There was a long minute of silence. Shorty was the first to speak.
“Come on,” he said. “We might as well tackle it. My feet’ll get cold if I stay here any longer.”
“We’ll smoke some,” Kit grinned at him.
“And you’ll sure earn your name,” was the rejoinder. Shorty turned to their employers. “Comin’?” he queried.
Perhaps the roar of the water prevented them from hearing the invitation.
Shorty and Kit tramped back through a foot of snow to the head of the rapids and cast off the boat. Kit was divided between two impressions: one, of the caliber of his comrade, which served as a spur to him; the other, likewise a spur, was the knowledge that old Isaac Bellew, and all the other Bellews, had done things like this in their westward march of empire. What they had done, he could do. It was the meat, the strong meat, and he knew, as never before, that it required strong men to eat such meat.
“You’ve sure got to keep the top of the ridge,” Shorty shouted at him, the plug of tobacco lifting to his mouth, as the boat quickened in the quickening current and took the head of the rapids.
Kit nodded, swayed his strength and weight tentatively on the steering-gear, and headed the boat for the plunge.
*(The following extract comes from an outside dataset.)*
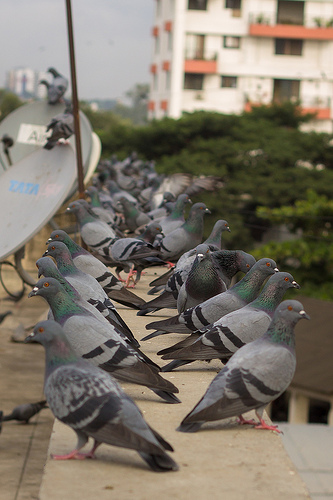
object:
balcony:
[183, 56, 218, 73]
Several minutes later, half-swamped and lying against the bank in the eddy below the White Horse, Shorty spat out a mouthful of tobacco juice and shook Kit’s hand.
“Meat! Meat!” Shorty chanted. “We eat it raw! We eat it alive!”
At the top of the bank they met Breck. His wife stood at a little distance. Kit shook his hand.
“I’m afraid your boat can’t make it,” he said. “It is smaller than ours and a bit cranky.”
The man pulled out a row of bills.
“I’ll give you each a hundred if you run it through.”
Kit looked out and up the tossing Mane of the White Horse. A long, gray twilight was falling, it was turning colder, and the landscape seemed taking on a savage bleakness.
“It ain’t that,” Shorty was saying. “We don’t want your money. Wouldn’t touch it nohow. But my pardner is the real meat with boats, and when he says yourn ain’t safe I reckon he knows what he’s talkin’ about.”
Kit nodded affirmation, and chanced to glance at Mrs Breck. Her eyes were fixed upon him, and he knew that if ever he had seen prayer in a woman’s eyes he was seeing it then. Shorty followed his gaze and saw what he saw. They looked at each other in confusion and did not speak. Moved by the common impulse, they nodded to each other and turned to the trail that led to the head of the rapids. They had not gone a hundred yards when they met Stine and Sprague coming down.
“Where are you going?” the latter demanded.
“To fetch that other boat through,” Shorty answered.
“No, you’re not. It’s getting dark. You two are going to pitch camp.”